Nearly a full year after leading flash memory producer Samsung presented its first solid-state drives, flash producer Toshiba plans to follow along behind with three models that take advantage of its exclusive design.

By next February, Toshiba plans to begin sampling 32 GB and 64 GB embedded solid-state disk drives for small, portable equipment. After having stayed out of the market to this point, the manufacturer plans to ramp up production quite rapidly from there, with a goal of producing 128 GB SSDs in the 1.8" and 2.5" form factors by next May.

What Toshiba has that other manufacturers don't -- not yet, at least not in quantity -- is a technology called multi-level cell (MLC) NAND memory. Essentially, MLC replaces the bits we typically thought would reside at the foundation of memory for the remainder of history, with cells that can attain any of four stable states rather than just two. A single cell, therefore, does the work of two bits.
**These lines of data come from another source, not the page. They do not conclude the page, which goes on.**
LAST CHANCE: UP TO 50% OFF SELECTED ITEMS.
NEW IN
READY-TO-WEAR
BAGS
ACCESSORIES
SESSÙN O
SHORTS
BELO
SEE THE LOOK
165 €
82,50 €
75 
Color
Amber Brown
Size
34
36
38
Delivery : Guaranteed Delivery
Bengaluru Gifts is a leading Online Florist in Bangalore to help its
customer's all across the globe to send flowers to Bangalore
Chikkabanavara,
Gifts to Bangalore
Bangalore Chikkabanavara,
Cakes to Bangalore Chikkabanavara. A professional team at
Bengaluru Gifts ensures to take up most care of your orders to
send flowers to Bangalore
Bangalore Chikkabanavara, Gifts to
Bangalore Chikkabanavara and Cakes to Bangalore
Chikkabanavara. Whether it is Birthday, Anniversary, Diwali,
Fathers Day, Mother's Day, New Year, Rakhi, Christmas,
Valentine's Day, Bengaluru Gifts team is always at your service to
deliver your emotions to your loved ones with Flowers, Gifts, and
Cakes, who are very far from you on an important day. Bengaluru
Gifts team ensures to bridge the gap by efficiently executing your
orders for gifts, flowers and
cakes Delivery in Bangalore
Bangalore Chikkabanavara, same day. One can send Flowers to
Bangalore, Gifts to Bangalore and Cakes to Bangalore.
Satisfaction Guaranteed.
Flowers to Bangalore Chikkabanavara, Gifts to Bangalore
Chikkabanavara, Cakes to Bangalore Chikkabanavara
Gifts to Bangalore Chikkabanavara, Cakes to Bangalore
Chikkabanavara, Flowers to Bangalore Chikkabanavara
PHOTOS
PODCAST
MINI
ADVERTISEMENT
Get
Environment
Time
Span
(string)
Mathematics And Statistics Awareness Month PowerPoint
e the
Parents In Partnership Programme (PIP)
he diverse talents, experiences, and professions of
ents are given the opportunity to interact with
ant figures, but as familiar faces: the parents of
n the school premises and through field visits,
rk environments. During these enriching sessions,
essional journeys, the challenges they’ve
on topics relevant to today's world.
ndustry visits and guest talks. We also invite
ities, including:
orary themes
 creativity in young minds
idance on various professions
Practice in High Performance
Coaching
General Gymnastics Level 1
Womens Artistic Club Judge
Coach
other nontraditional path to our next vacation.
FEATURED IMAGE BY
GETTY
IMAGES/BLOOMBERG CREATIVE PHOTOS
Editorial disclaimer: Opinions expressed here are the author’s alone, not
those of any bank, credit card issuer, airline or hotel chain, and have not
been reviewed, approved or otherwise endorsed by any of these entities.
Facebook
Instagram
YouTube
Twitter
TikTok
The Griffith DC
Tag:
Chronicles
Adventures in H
But although Toshiba is the world's #2 supplier of NAND flash memory with 27.2% of the market by iSuppli's estimates (Samsung is at #1 with 40.2% in the third quarter of this year), it isn't alone in the MLC business. It may have had its hand forced by #4 supplier Micron Technology, which just two weeks ago announced its intention to enter the market. Micron shares an MLC design with partner Intel.

Though SSDs and today's high-capacity HDDs both share the same SATA interface connection -- which boasts a 3 Gbps maximum transfer rate -- sustained transfers are typically much slower. Top-of-the-line HDDs actually hover in the range of 60 MB/sec for reads (that's megabytes, not gigabits), with maximum transfer rates tipping the scale at 80 MB/sec. Today, Toshiba said it's aiming for a maximum of 100 MB/sec for reads, and 40 MB/sec for writes.

Unless Samsung has some surprises of its own for CES 2008 next month -- which is not out of the question -- Toshiba's MLC technology could give it an edge in the capacity department, with a 128 GB device that actually has as many storage cells as Samsung's 64 GB models.